Input data:

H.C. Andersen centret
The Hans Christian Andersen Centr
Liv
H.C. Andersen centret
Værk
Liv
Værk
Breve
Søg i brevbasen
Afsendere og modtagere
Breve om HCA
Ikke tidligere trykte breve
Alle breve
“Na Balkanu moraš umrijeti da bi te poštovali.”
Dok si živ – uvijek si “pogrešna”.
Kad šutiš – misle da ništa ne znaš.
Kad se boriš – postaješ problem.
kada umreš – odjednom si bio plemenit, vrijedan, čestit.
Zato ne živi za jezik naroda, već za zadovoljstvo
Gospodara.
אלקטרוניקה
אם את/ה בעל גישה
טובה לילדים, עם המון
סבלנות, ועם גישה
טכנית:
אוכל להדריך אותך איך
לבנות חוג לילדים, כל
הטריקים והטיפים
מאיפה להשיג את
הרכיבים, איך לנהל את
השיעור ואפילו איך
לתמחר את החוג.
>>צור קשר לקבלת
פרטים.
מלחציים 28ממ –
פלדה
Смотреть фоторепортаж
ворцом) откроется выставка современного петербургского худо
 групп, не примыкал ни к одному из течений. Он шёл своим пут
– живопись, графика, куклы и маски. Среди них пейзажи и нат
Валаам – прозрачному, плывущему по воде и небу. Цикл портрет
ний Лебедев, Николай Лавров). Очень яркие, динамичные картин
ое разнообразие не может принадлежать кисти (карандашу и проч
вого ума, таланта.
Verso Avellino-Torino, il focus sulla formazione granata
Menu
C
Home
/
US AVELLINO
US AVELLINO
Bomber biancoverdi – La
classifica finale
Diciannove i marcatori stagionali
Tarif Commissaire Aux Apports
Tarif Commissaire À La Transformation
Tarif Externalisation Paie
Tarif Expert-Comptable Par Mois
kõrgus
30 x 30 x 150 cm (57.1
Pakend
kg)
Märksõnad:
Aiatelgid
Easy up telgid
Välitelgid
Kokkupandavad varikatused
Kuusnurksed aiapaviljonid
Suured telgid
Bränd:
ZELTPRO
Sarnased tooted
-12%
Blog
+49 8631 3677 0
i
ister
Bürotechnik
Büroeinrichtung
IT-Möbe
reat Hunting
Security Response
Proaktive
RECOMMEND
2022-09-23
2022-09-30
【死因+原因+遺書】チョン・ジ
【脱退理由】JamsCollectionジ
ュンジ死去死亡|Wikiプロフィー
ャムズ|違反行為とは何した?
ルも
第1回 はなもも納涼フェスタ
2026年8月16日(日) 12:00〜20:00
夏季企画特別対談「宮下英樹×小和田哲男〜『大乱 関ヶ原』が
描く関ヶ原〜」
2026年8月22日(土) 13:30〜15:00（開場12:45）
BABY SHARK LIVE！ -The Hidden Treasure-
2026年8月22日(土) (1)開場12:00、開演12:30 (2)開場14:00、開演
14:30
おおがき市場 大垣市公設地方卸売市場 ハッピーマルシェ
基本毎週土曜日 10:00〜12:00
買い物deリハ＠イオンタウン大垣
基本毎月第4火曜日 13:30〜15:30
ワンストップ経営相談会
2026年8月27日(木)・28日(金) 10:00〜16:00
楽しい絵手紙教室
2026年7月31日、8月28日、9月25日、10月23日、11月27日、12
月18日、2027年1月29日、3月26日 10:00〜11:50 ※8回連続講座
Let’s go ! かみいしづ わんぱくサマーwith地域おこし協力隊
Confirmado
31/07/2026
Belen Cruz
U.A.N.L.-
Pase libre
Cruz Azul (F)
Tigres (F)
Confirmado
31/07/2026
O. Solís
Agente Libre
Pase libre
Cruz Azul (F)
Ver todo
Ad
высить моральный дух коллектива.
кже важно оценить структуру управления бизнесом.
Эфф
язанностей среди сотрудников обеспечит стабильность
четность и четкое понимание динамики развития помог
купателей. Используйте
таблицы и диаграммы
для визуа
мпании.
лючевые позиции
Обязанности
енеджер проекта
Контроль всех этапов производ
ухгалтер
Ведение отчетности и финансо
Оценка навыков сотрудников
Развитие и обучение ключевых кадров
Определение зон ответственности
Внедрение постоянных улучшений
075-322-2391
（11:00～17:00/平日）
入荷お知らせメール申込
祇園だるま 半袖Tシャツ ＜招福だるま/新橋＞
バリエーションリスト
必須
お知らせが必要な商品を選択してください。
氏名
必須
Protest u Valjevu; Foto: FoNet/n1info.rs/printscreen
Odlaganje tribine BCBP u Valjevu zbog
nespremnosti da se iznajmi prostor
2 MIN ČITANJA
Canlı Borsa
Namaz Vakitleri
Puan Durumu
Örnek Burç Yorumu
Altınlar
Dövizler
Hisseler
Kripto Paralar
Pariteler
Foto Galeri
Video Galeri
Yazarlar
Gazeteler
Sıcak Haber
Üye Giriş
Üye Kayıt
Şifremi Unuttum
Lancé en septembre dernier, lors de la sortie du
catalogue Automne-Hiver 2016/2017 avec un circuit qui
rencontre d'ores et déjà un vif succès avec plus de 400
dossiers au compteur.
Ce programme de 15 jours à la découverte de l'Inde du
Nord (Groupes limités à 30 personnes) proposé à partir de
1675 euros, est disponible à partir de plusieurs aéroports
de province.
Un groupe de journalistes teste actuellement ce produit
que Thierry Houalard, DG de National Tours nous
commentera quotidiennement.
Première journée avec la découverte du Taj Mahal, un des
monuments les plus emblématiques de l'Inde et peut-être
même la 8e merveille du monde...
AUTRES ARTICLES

Activity: Pull out, unchanged, the lines of the items from their very start through the line containing "вого ума, таланта.".

Reply to the exercise:
H.C. Andersen centret
The Hans Christian Andersen Centr
Liv
H.C. Andersen centret
Værk
Liv
Værk
Breve
Søg i brevbasen
Afsendere og modtagere
Breve om HCA
Ikke tidligere trykte breve
Alle breve
“Na Balkanu moraš umrijeti da bi te poštovali.”
Dok si živ – uvijek si “pogrešna”.
Kad šutiš – misle da ništa ne znaš.
Kad se boriš – postaješ problem.
kada umreš – odjednom si bio plemenit, vrijedan, čestit.
Zato ne živi za jezik naroda, već za zadovoljstvo
Gospodara.
אלקטרוניקה
אם את/ה בעל גישה
טובה לילדים, עם המון
סבלנות, ועם גישה
טכנית:
אוכל להדריך אותך איך
לבנות חוג לילדים, כל
הטריקים והטיפים
מאיפה להשיג את
הרכיבים, איך לנהל את
השיעור ואפילו איך
לתמחר את החוג.
>>צור קשר לקבלת
פרטים.
מלחציים 28ממ –
פלדה
Смотреть фоторепортаж
ворцом) откроется выставка современного петербургского худо
 групп, не примыкал ни к одному из течений. Он шёл своим пут
– живопись, графика, куклы и маски. Среди них пейзажи и нат
Валаам – прозрачному, плывущему по воде и небу. Цикл портрет
ний Лебедев, Николай Лавров). Очень яркие, динамичные картин
ое разнообразие не может принадлежать кисти (карандашу и проч
вого ума, таланта.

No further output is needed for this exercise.